Прежде, чем сделаться математиком, Давид Гильберт основательно изучил древние языки. Горация он читал в подлиннике. Ревность, столь явственно звучащая в замечании ученого о сбежавшем ученике, более чем понятна: по Горацию, и средней руки профессионал (например, математик) — в чести, тогда как поэт удостаивается своего имени только в том случае, если он — блистателен. Горацию Гильберт и возражает. Кроме того, ученый хотел подчеркнуть, что математика (уже не говоря о физике, в эпоху Гильберта переживавшей свою романтическую эпоху) давно оперирует понятиями, лежащими за пределами обыденного воображения, — взять хоть бесконечномерные пространства или корпускулярно-волновые свойства материи. Но остроумная шпилька Гильберта саморазоблачительна. Вдохновение и интуиция требуются ученому не в большей и не в меньшей мере, чем поэту, а ровно в той же самой. Существенное отличие здесь в другом. Математическим аппаратом овладевают в университете в течение нескольких лет упорной работы, а поэт в своем преображающем исследовании мира должен обойтись тем, что получил с молоком матери и чем вокруг него владеют если не все, то многие: родным языком. Его средства на первый взгляд скудны, его методы сами по себе не поднимают его над толпой. Воображение его — иной природы: направлено не на картины или сцены, значения или понятия, свойства и формулы, а на то, чтобы наделить звук смыслом. Поэтом поэта делает врожденное умение сопрягать звуки и смыслы так, чтобы простые слова представали перед читателем как нерасчленимое целое, как законы небесной механики. «Понимание музыкальной отрады в слове, как и способность ее создавать, есть дар воображения; этот дар можно лелеять или усовершенствовать; научиться ему нельзя», говорит в своей автобиографии Кольридж. Боратынский сравнивает рифму, одну из главных носительниц «музыкальной отрады в слове», с голубем ковчега…

Нехваткой воображения в сбежавшем аспиранте Гильберт назвал невладение формой. В этом смысле его подход применим и к поэзии: свобода (а подлинный взлет воображения — это и есть свобода, быть может, единственная) возможна только в жестких, предустановленных и неустранимых границах ремесла.

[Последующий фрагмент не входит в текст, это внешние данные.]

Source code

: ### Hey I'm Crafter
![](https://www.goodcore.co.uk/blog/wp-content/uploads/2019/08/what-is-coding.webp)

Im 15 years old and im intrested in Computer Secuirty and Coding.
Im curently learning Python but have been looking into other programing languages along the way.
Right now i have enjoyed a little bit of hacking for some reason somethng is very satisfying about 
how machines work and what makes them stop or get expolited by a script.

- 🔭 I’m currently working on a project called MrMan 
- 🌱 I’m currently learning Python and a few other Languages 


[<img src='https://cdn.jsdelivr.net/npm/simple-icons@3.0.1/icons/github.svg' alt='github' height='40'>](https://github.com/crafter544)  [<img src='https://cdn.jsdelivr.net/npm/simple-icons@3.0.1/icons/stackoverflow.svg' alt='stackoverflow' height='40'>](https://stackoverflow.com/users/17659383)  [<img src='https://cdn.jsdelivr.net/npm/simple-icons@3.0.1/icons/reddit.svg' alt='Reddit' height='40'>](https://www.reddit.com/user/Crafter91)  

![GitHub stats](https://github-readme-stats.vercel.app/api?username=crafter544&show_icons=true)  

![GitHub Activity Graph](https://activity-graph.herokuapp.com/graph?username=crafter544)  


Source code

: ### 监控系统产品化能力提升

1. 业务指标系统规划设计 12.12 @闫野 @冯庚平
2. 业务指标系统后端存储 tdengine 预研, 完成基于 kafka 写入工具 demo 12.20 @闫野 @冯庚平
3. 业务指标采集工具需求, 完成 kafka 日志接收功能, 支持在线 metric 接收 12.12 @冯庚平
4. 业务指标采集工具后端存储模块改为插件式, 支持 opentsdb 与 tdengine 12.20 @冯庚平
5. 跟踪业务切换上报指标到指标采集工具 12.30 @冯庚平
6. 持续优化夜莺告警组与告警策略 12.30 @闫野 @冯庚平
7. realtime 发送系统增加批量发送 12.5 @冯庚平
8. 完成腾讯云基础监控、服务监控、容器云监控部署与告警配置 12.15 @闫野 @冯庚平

Иначе говоря, свобода — это осознанная необходимость. Непонимание этой простой истины (до Маркса о ней говорит Библия и Аристотель, а после Маркса ее же на свой лад повторил Сахаров) и делает стихи талантливой Елены Шварц — скучными, пустоватыми и незначительными.

8 марта 1998,
Боремвуд, Хартфордшир
помещено в сеть 9 февраля 2002

ЛИТЕРАТУРНАЯ ГАЗЕТА (Москва) №10, 11 марта 1998 (с искажениями, под редакционным названием Жертва на алтарь эготизма).

газета ГОРИЗОНТ (Денвер) №71, апрель 1998 (под названием В поисках за утраченной молодостью).

журнал ДВАДЦАТЬ ДВА (Тель-Авив) №115, 2000 (под названием Русалочий хвост в разрезе).

журнал МЕДВЕЖЬИ ПЕСНИ (Петербург) №?, 2005 (без разрешения, с грубыми искажениями).